Middle East

Turkish PM says coalitions not ideal, but open to all options

Prime Minister Ahmet Davutoglu said on Thursday history had shown Turkey was ill suited to coalition governments but the ruling AK Party was open to all options after losing its parliamentary majority for the first time in a weekend election,
 
Sunday's vote ended more than a decade of single-party rule in the NATO member and EU candidate nation, plunging it into uncertainty and dealing a blow to President Tayyip Erdogan's ambitions for a more powerful executive role.
 
"We've used the coalition eras of the 1970s and 1990s as an example to show that coalitions are not suitable for Turkey and we still stand by that stance," Davutoglu said at a meeting of officials of the Islamist-rooted AKP in Ankara.
 
"However, with the current political picture … We're open to any scenarios based on the latest developments."
 
Fractious coalitions in the 1990s undermined the economy and scuppered a series of International Monetary Fund economic aid program. Those traditional secular parties were devastated by an AKP avalanche victory in 2002.
 
Negotiations will be watched with concern by NATO allies that view Turkey as an important ally adjoining an increasingly unstable Middle East.
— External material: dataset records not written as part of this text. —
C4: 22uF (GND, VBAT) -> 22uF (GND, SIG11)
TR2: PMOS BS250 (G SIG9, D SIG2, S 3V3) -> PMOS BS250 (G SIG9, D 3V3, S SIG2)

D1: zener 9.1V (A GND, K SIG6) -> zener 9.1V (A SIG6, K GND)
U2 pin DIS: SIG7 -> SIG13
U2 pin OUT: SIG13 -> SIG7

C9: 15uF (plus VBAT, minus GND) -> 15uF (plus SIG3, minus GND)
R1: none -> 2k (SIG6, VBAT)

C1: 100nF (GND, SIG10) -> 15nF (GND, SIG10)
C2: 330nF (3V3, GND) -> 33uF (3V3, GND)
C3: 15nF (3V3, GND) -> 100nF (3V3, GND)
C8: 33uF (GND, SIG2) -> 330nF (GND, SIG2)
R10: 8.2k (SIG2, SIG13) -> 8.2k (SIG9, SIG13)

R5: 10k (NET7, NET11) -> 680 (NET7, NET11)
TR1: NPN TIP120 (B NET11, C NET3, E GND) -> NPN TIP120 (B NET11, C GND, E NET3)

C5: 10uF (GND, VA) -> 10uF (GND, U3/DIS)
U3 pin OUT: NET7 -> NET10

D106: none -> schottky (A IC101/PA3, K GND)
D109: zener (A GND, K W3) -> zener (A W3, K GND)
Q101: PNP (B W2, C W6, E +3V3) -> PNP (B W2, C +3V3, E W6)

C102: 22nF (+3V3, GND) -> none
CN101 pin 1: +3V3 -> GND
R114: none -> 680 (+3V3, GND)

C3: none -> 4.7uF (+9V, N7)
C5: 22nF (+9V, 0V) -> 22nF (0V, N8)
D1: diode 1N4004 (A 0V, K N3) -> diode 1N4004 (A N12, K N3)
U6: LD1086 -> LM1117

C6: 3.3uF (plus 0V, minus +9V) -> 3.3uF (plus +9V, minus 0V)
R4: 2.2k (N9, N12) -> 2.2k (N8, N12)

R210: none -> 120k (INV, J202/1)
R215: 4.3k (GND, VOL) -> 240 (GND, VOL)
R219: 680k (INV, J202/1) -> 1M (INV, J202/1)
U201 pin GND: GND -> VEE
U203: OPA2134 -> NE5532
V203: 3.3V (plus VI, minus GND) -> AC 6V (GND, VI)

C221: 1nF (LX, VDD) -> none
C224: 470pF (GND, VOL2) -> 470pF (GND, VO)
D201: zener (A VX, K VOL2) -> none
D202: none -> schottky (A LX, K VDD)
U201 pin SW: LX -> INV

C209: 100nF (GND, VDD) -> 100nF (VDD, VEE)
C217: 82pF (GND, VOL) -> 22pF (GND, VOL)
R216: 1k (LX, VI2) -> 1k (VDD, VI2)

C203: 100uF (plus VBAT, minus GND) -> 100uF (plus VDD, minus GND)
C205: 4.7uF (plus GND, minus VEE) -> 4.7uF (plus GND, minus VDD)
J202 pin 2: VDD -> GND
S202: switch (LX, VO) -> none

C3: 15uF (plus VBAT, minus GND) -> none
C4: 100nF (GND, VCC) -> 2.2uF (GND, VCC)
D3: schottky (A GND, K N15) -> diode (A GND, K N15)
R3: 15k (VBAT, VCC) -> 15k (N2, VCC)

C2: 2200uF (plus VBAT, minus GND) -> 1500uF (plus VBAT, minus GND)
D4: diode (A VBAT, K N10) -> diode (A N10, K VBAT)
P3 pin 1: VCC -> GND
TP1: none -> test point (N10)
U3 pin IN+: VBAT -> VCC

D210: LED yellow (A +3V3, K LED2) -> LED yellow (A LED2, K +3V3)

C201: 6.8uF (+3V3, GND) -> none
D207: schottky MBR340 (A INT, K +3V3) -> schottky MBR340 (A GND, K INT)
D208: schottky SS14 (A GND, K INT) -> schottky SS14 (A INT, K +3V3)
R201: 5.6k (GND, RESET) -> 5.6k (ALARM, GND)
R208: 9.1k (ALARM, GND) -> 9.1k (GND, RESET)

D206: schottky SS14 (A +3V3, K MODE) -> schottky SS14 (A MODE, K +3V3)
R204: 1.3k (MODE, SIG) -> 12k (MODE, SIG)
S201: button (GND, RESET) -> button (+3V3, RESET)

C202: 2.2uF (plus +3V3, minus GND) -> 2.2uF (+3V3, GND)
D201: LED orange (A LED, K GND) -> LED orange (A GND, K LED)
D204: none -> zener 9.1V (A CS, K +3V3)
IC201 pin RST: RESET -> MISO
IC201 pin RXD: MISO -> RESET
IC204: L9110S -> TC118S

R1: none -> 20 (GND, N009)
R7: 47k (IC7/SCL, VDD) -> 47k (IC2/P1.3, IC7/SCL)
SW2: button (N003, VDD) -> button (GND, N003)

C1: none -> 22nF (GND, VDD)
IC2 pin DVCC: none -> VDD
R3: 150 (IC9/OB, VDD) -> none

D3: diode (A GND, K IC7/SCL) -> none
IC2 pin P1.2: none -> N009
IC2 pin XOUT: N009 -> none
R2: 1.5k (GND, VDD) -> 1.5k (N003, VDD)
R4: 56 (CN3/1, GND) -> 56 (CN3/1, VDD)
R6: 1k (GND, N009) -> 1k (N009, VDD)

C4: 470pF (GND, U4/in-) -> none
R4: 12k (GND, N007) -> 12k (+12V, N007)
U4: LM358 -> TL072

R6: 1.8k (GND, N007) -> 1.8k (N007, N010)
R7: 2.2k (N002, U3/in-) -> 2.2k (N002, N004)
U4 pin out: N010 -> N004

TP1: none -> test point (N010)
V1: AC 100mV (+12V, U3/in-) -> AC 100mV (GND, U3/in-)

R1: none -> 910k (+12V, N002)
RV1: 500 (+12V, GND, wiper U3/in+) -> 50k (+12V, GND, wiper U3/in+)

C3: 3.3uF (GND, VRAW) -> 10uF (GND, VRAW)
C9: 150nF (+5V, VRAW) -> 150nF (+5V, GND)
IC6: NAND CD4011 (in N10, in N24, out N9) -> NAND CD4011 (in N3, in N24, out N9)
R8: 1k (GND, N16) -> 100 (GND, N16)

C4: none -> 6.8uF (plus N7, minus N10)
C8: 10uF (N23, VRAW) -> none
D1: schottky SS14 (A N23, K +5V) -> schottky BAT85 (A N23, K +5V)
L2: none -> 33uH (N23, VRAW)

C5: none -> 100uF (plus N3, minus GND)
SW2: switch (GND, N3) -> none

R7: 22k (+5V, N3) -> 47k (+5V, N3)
Islamic State militants stand at its borders and violence flickers in its mainly Kurdish southeast.
 
Davutoglu said in an interview on state TV late on Wednesday that all options would be exhausted before an early election was considered, and made clear that Erdogan, constitutionally barred from party politics, would not be directly involved in efforts to build a coalition.
 
The comments were in themselves a sign of changing times in the AK Party where until recently public criticism of party founder Erdogan, even in implicit form, would have been unthinkable. Criticism in the media had become a risky affair, with many journalists jailed or sacked.
 
Erdogan's silence
 
Erdogan had hoped the AKP would win a strong enough majority in Sunday's election to change the constitution and introduce a US-style presidential system – a plan viewed with suspicion by opponents who accuse him of amassing too much personal power.
 
The outcome appears to have taken him by surprise and he has not spoken in public since the vote.
 
Coalition negotiations are likely to be complicated.
 
The right-wing Nationalist Movement Party (MHP) has been seen as a strong potential partner, but its supporters are fiercely opposed to a peace process with Kurdish militants which Erdogan and Davutoglu have said will remain a priority.
 
The AKP could also try to enter coalition with the secularist Republican People's Party, but would have to bridge a gaping ideological divide. Erdogan and many of his supporters view the party of modern Turkey's founder Mustafa Kemal Ataturk as the bastion of secularists whose elitist mentality he argues inflicted decades of oppression on religious conservatives.
 
The pro-Kurdish Peoples' Democratic Party (HDP), which crossed the 10 percent threshold to enter parliament for the first time and helped deprive the AKP of its majority, has meanwhile ruled out any coalition with the ruling party.
 
"We do not have a personal animosity towards President Erdogan. A president that breaches the constitution, and violates the law and justice will always be criticized by us," HDP co-leader Selahattin Demirtas said on Thursday.
 
But striking a more conciliatory note, he said his party would play a constructive role in parliament, particularly in advancing peace with Kurdistan Workers Party (PKK) militants.
 
Erdogan launched peace efforts in 2012 to end a three-decade conflict with the PKK that has killed more than 40,000 people. Since then, Kurds have accused him of backtracking on the process, which has been on hold for months.
 
"As HDP, we are ready to live up to our responsibilities and put away the competitiveness of the election period for peace," Demirtas said.